Cadbury marketed Pascall-Murray confectionery through its Fry subsidiary, and sales were buoyant, with the Mitcham factory working at full capacity.

Cadbury announced the closure of the Mitcham factory, which employed around 1,200 people, in 1970. Cadbury cited increased capacity at its other factories and persistent problems in sourcing sufficient labour at Mitcham. Production was largely transferred to Bristol, as well as Bournville.

The leading Pascall products in 1974 included Eclairs, Murraymints, bon-bons, fruit pastilles and marshmallows. Many of its sweets were sold in shops direct from the jar.

Cadbury expanded its confectionery subsidiary in 1989 with the acquisition of Bassett of Sheffield, best known for Liquorice Allsorts, and Trebor of London, best known for its mints.

Cadbury branded all of its fruit sweets under the Pascall name, and was introducing new Pascall branded products into the late 1990s.
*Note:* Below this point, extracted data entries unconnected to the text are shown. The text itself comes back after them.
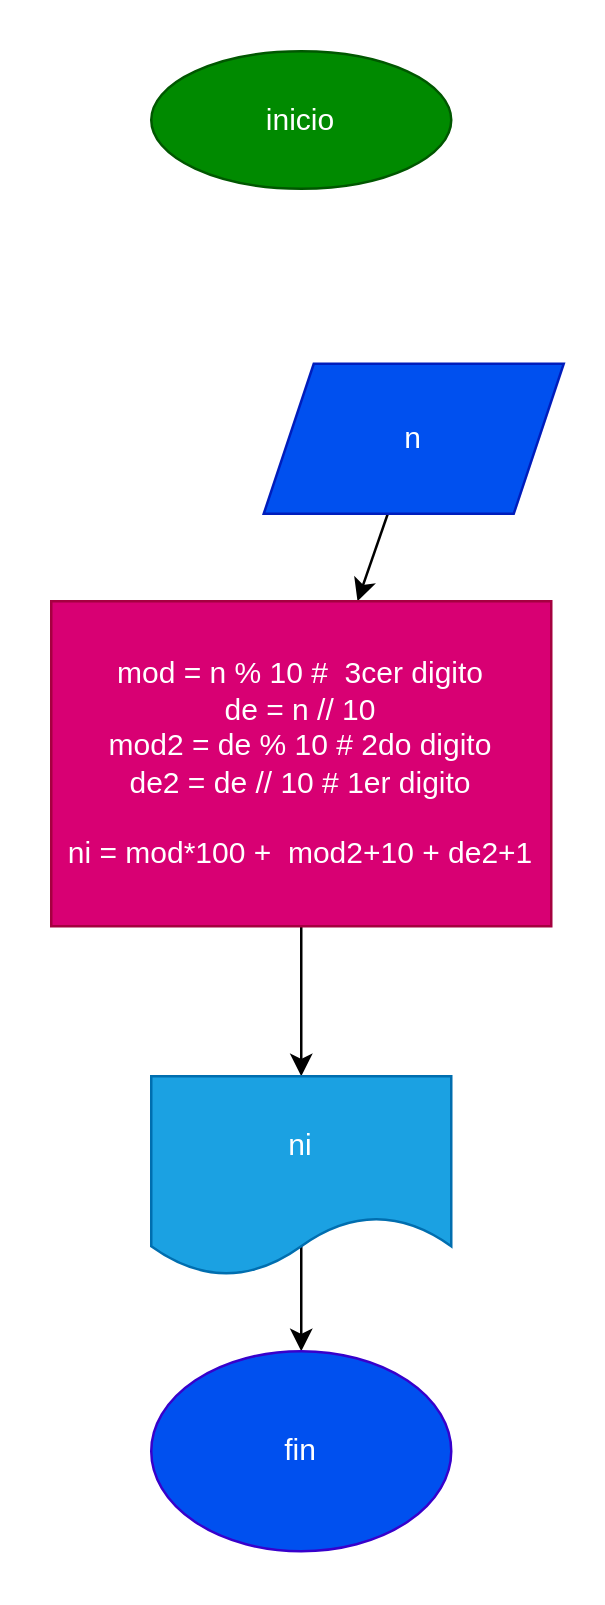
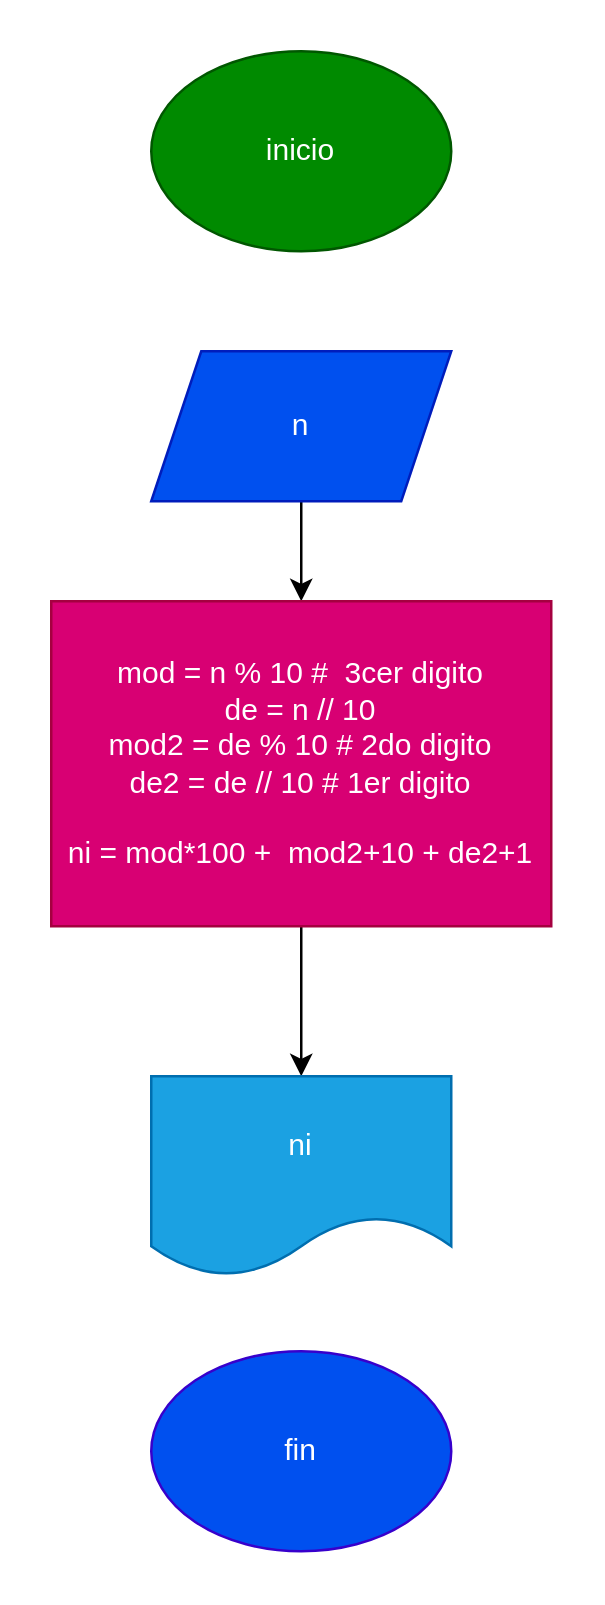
  <mxCell id="0" />
  <mxCell id="1" parent="0" />
- <mxCell id="2" value="inicio" style="ellipse;whiteSpace=wrap;html=1;fillColor=#008a00;fontColor=#ffffff;strokeColor=#005700;" vertex="1" parent="1"><mxGeometry x="60" y="20" width="120" height="55" as="geometry" /></mxCell>
+ <mxCell id="2" value="inicio" style="ellipse;whiteSpace=wrap;html=1;fillColor=#008a00;fontColor=#ffffff;strokeColor=#005700;" vertex="1" parent="1"><mxGeometry x="60" y="20" width="120" height="80" as="geometry" /></mxCell>
  <mxCell id="3" value="" style="edgeStyle=none;html=1;" edge="1" parent="1" source="4" target="6"><mxGeometry relative="1" as="geometry" /></mxCell>
- <mxCell id="4" value="n" style="shape=parallelogram;perimeter=parallelogramPerimeter;whiteSpace=wrap;html=1;fixedSize=1;fillColor=#0050ef;fontColor=#ffffff;strokeColor=#001DBC;" vertex="1" parent="1"><mxGeometry x="105" y="145" width="120" height="60" as="geometry" /></mxCell>
+ <mxCell id="4" value="n" style="shape=parallelogram;perimeter=parallelogramPerimeter;whiteSpace=wrap;html=1;fixedSize=1;fillColor=#0050ef;fontColor=#ffffff;strokeColor=#001DBC;" vertex="1" parent="1"><mxGeometry x="60" y="140" width="120" height="60" as="geometry" /></mxCell>
  <mxCell id="5" value="" style="edgeStyle=none;html=1;" edge="1" parent="1" source="6" target="8"><mxGeometry relative="1" as="geometry" /></mxCell>
  <mxCell id="6" value="mod = n % 10 #&amp;nbsp; 3cer digito&lt;br&gt;de = n // 10&lt;br&gt;mod2 = de % 10 # 2do digito&lt;br&gt;de2 = de // 10 # 1er digito&lt;br&gt;&lt;br&gt;ni = mod*100 +&amp;nbsp; mod2+10 + de2+1" style="rounded=0;whiteSpace=wrap;html=1;fillColor=#d80073;fontColor=#ffffff;strokeColor=#A50040;" vertex="1" parent="1"><mxGeometry x="20" y="240" width="200" height="130" as="geometry" /></mxCell>
- <mxCell id="7" value="" style="edgeStyle=none;html=1;exitX=0.5;exitY=0.825;exitDx=0;exitDy=0;exitPerimeter=0;" edge="1" parent="1" source="8" target="9"><mxGeometry relative="1" as="geometry"><mxPoint x="120" y="540" as="targetPoint" /></mxGeometry></mxCell>
  <mxCell id="8" value="ni" style="shape=document;whiteSpace=wrap;html=1;boundedLbl=1;rounded=0;fillColor=#1ba1e2;fontColor=#ffffff;strokeColor=#006EAF;" vertex="1" parent="1"><mxGeometry x="60" y="430" width="120" height="80" as="geometry" /></mxCell>
  <mxCell id="9" value="fin" style="ellipse;whiteSpace=wrap;html=1;fillColor=#0050ef;fontColor=#ffffff;strokeColor=#3700CC;" vertex="1" parent="1"><mxGeometry x="60" y="540" width="120" height="80" as="geometry" /></mxCell>
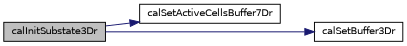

Cadbury divested its British sugar sweets subsidiary to Tangerine Confectionery for £52 million in 2008.

Pascall products, such as bon-bons, have since been rebranded under the Bassett’s name in the UK. Pascall remains a major brand in Australia and New Zealand, where the brand survives as the sugar confectionery arm of Cadbury for that region.

 

3 thoughts on “Life Saver: James Pascall”

  1. My uncle Jack (Henry J Allison) was a sugar boiler foreman in the 30’s and 40’s and I see that he was employed as Factory Defence (as an ARP ?) during WW2. Does anyone have any info on either the sugar boiler or the factory defence topic?

  2. I have a photo of my great aunt Emily Chappell dressed, my mother told me, as the Pascall chocolate girl. Across her skirts are the words Pascall’s Chocolate (the middle word is undecipherable). I’ve always assumed her picture was used to advertise the products, buy I’d love to know more about it

    1. It sounds like it may be what they called a Poster Ball costume. Poster Balls were fund raisers and participants would dress as their favourite ‘product’ , sometimes sponsored by the company, to compete for a prize which they would donate to charity. They were popular in the 1900s and 1910s and then went out of fashion.